The November modification proposes to reform the personal income tax structure to: (1) raise revenues, (2) introduce equity into the City’s tax system and (3) mitigate the impact of higher property taxes on City residents. The personal income tax is currently levied only on residents, with a maximum rate of 3.65%.  Restructuring the City’s personal income tax base to include income earned in New York City by non-residents will provide an immediate across the board reduction to the City’s personal income tax, reducing the top rate from 3.65% to 2.75%. This approach mirrors the methodology employed by New York State to impose its personal income tax, which is levied equally on all individuals working within the State regardless of residency. And because three-quarters of corporate employees that work in New York live in New York and pay local income taxes, tax reform will minimize any long-term impact on City employment.

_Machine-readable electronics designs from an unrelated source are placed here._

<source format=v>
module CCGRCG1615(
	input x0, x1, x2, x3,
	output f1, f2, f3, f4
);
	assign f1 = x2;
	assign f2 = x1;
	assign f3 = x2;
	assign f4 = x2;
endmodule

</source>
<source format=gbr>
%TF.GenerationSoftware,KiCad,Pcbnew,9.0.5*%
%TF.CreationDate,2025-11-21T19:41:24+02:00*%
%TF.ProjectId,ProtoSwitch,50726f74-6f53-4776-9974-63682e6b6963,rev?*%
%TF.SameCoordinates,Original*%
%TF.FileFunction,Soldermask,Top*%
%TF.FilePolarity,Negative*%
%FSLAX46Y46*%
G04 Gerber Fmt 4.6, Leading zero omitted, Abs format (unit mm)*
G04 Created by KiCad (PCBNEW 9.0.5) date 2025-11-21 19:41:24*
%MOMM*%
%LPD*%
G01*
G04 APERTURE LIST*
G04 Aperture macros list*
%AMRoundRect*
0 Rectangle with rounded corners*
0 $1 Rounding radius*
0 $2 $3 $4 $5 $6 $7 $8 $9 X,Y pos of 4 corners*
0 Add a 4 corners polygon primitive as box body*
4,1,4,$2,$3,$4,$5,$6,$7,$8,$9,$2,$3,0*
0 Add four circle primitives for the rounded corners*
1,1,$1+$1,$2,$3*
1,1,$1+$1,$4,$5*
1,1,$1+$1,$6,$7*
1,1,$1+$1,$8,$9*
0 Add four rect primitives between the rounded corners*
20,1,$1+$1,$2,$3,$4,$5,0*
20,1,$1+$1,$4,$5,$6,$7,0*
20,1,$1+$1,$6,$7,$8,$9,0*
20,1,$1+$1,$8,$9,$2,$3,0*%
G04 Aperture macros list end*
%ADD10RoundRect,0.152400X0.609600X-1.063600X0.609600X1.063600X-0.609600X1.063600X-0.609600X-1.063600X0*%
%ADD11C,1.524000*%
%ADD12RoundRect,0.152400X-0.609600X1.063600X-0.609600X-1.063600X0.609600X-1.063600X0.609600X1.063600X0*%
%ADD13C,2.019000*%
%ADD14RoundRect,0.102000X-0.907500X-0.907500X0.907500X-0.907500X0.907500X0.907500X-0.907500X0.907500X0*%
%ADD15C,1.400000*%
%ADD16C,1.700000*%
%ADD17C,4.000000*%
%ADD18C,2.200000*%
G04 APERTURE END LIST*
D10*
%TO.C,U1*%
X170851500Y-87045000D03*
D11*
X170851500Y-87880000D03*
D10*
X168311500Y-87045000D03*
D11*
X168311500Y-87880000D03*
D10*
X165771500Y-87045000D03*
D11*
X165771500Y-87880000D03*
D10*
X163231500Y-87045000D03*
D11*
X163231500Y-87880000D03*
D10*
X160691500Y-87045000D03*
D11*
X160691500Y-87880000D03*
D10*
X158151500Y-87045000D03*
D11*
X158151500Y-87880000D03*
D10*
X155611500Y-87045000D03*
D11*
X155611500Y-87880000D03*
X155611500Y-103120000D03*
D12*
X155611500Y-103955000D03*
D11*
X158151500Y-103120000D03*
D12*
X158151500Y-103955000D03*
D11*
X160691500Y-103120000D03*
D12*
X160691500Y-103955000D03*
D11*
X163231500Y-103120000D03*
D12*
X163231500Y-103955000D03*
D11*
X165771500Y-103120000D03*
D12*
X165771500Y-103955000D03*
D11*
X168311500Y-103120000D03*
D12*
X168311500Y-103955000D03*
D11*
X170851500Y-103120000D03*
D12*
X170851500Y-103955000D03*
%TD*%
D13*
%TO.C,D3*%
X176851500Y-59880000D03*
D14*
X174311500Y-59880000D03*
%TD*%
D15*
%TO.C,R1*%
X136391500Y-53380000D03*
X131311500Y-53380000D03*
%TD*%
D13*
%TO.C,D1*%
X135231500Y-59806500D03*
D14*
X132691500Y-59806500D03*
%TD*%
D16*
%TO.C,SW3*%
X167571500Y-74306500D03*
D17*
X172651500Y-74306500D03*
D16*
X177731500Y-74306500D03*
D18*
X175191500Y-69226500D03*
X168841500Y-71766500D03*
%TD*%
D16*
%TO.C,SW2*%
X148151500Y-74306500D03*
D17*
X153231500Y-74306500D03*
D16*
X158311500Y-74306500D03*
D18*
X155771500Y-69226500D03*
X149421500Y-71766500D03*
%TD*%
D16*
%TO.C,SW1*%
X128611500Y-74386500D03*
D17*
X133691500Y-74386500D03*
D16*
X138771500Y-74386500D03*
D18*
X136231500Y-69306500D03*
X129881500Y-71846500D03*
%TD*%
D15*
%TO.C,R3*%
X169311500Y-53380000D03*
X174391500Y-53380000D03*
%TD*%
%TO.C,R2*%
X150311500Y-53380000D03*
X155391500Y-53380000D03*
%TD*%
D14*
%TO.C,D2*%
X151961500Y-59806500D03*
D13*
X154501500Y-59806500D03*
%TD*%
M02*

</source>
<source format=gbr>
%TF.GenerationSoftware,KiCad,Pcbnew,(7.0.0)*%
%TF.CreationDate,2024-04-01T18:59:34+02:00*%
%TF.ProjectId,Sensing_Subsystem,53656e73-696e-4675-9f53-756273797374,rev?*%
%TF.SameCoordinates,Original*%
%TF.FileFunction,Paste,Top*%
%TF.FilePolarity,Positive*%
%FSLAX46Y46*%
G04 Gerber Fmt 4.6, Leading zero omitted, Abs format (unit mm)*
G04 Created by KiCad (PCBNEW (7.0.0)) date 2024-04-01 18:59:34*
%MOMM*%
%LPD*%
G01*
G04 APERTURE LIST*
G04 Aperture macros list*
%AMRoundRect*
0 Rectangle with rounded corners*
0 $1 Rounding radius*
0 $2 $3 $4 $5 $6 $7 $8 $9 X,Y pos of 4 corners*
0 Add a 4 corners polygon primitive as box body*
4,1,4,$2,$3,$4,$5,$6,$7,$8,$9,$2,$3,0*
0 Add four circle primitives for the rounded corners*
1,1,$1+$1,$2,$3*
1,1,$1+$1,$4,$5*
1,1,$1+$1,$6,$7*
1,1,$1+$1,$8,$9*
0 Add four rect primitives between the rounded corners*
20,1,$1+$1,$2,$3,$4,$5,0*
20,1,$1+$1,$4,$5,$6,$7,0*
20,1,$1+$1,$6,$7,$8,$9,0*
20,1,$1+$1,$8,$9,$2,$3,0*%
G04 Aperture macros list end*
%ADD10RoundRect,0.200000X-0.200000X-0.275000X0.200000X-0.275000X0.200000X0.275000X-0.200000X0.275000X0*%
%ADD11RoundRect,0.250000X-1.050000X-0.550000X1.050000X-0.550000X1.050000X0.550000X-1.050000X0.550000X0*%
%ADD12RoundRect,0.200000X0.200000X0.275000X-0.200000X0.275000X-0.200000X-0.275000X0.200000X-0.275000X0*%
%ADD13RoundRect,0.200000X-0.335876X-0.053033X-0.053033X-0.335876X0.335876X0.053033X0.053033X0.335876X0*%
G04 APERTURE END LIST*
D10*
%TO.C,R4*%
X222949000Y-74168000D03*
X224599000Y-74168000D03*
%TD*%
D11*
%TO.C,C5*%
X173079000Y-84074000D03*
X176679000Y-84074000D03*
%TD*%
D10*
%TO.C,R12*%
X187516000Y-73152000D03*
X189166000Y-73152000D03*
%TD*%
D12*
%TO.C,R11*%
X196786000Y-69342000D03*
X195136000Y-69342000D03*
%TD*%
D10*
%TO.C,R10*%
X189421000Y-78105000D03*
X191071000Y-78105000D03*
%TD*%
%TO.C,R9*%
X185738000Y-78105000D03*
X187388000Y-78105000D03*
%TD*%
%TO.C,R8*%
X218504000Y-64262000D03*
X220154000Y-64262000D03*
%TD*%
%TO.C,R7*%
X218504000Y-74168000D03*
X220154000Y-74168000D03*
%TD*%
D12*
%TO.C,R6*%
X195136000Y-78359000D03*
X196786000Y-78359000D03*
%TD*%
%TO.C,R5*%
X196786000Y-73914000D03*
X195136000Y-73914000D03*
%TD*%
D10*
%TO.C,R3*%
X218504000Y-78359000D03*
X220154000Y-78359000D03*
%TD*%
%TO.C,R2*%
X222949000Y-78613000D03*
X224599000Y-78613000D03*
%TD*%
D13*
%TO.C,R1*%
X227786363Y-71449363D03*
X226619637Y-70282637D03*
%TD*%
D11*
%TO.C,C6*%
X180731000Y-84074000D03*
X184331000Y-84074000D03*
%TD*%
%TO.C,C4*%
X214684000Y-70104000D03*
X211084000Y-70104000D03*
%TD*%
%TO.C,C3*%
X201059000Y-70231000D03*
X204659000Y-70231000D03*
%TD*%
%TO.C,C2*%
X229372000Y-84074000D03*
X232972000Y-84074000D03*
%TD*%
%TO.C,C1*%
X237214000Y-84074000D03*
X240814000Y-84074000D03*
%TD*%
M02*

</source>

In the short-term, this measure will generate over $1 billion in Fiscal Year 2004. However, the need to generate increased revenues from the personal income tax is temporary. Over the next several years the maximum rate will be reduced to 2.25%, the rate at which no additional personal income tax revenues will be collected over and above the amount collected under today’s tax structure.

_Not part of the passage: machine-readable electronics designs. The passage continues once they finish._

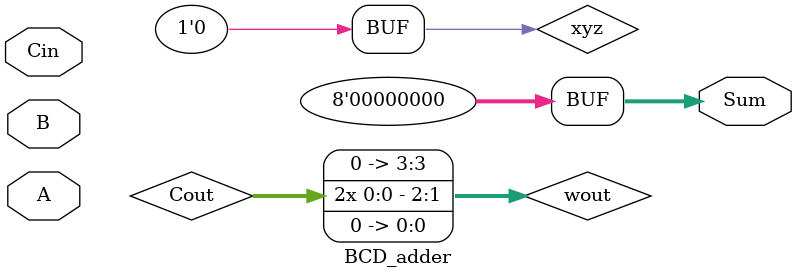
<source format=v>
`timescale 1ns / 1ps
/*Write the Verilog code for BCD adder and verify the functionality by providing
following input test pattern. Module names should be BCD_adder and BCD_adder_tb.
BCD_adder module should have the inputs A and B, and output Sum. (Sum is of 8 bit)*/
module FA(X,Y,A,B,C); // Full-Adder
	//Outputs and inputs
	output X,Y;
	input A,B,C;
	//Wires
	//Logic
	wire w1,w2,w3;
	xor xor1(w1,A,B);
	xor xor2(X,C,w1);
	and a1(w2,A,B);
	and a2(w3,C,w1);
	or or1(Y,w2,w3);
	//End
endmodule

module RCA(Sum, Cout, A, B,  Cin); // Ripple Carry Adder
//Output
output [3:0] Sum;
output Cout;
//Inputs
input  [3:0] A,B;
input Cin;
wire [2:0] carry_temp;
//Logic

FA f0(Sum[0], carry_temp[0], A[0], B[0], Cin);
FA f1(Sum[1], carry_temp[1], A[1], B[1], carry_temp[0]);
FA f2(Sum[2], carry_temp[2], A[2], B[2], carry_temp[1]);
FA f3(Sum[3], Cout, A[3], B[3], carry_temp[2]);
//End
endmodule

module BCD_adder(Sum, A, B, Cin); //BCD Adder
//inputs

input [3:0] A, B;
input Cin;

//Outputs

output [7:0]Sum;

//Wires

wire Cout;
wire [3:0]w;
wire k;
wire [3:0]wout;
wire xyz; 
wire a,b,c,d;

assign Sum[0]=0,Sum[1]=0,Sum[2]=0,Sum[3]=0,Sum[4]=0,Sum[5]=0,Sum[6]=0,Sum[7]=0;
RCA rca1(w, k, A, B, Cin);

//assign Cout = ((k) || (w[3] && w[2]) || (w[1] && w[3]));
and g0(a,w[3],w[2]);
and g1(b,w[3],w[1]);
or g2(c,a,b);
or g3(Cout, k,c);

assign wout[1] = Cout;
assign wout[2] = Cout;
assign wout[0] = 0;
assign wout[3] = 0;
assign xyz = 0;

RCA rca2(Sum, Cout, wout, w, xyz);   
endmodule

</source>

The net effect of these tax changes is that the adverse impact of the property tax will be offset substantially by the restructuring of the personal income tax.  Together, the combined impact of these tax changes to many residents will be relatively modest.  A head of household with two dependents, earning $55,000 per year and owning a one or two family house, will pay only $151 more annually in taxes under this proposal and many taxpayers will actually see their tax burden reduce as result of this reform.

Intergovernmental Aid:
The City is also requesting significant assistance from the State and Federal Governments.  The City is seeking $200 million in aid from the State Government from a menu of options that includes $719 million in proposals that have no cost to the State. These include Medcaid Cost Containment, Tort Reform, and Flexible use of Child Care Funding.   New York City is seeking $275 million in education aid to offset the ongoing cost of the teachers labor agreement.

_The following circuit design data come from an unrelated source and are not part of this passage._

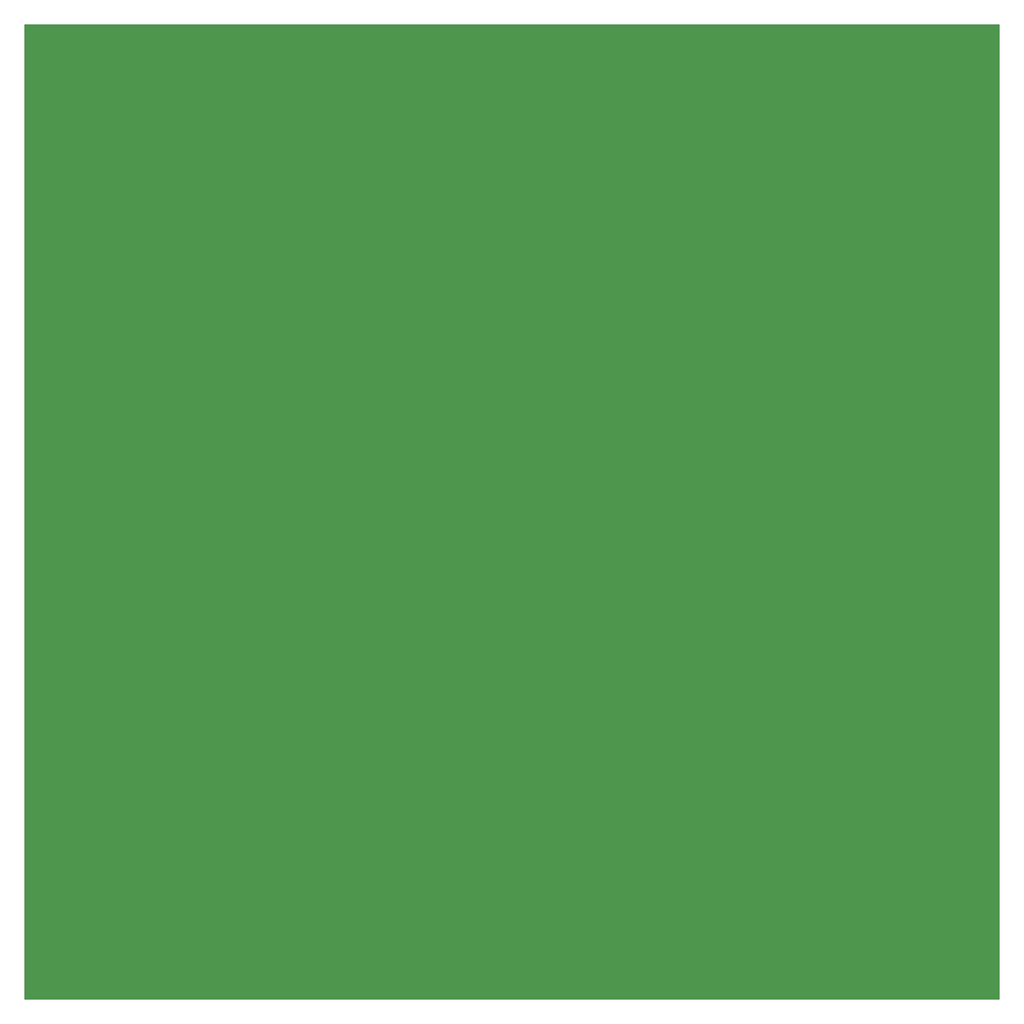
<source format=gbl>
G75*
G70*
%OFA0B0*%
%FSLAX24Y24*%
%IPPOS*%
%LPD*%
%AMOC8*
5,1,8,0,0,1.08239X$1,22.5*
%
%ADD10R,4.0000X4.0000*%
D10*
X020151Y020151D03*
M02*

</source>
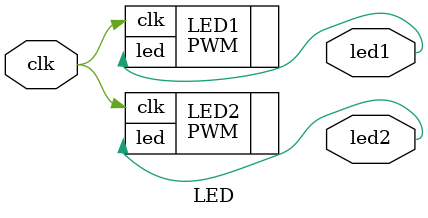
<source format=v>
module LED(        
    input   clk,
    output  led1,
	output	led2
);

PWM	LED1(
	.clk	(clk),
	.led	(led1)
);

PWM	LED2(
	.clk	(clk),
	.led	(led2)
);

endmodule
</source>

New York City is requesting $200 million in aid from the Federal Government and an additional $700 million to fund emergency preparedness spending.  The City has prepared a menu of more than $1 billion in Federal initiatives with $300 million of no additional costs to the Federal Government.  These initiatives include flexibility in Hazard Mitigation, flexible use of Community Development Block Grants and reimbursement for of costs for protecting foreign dignitaries.

Workforce Productivity:
Municipal employees and their unions must share in the solution to the City’s current financial difficulties. Labor costs represent 72% of the discretionary portion of the budget --- the largest single component. Savings associated with workforce productivity are a major ingredient of the November modification.  In the absence of productivity improvements or other responsible alternatives, layoffs may become inevitable.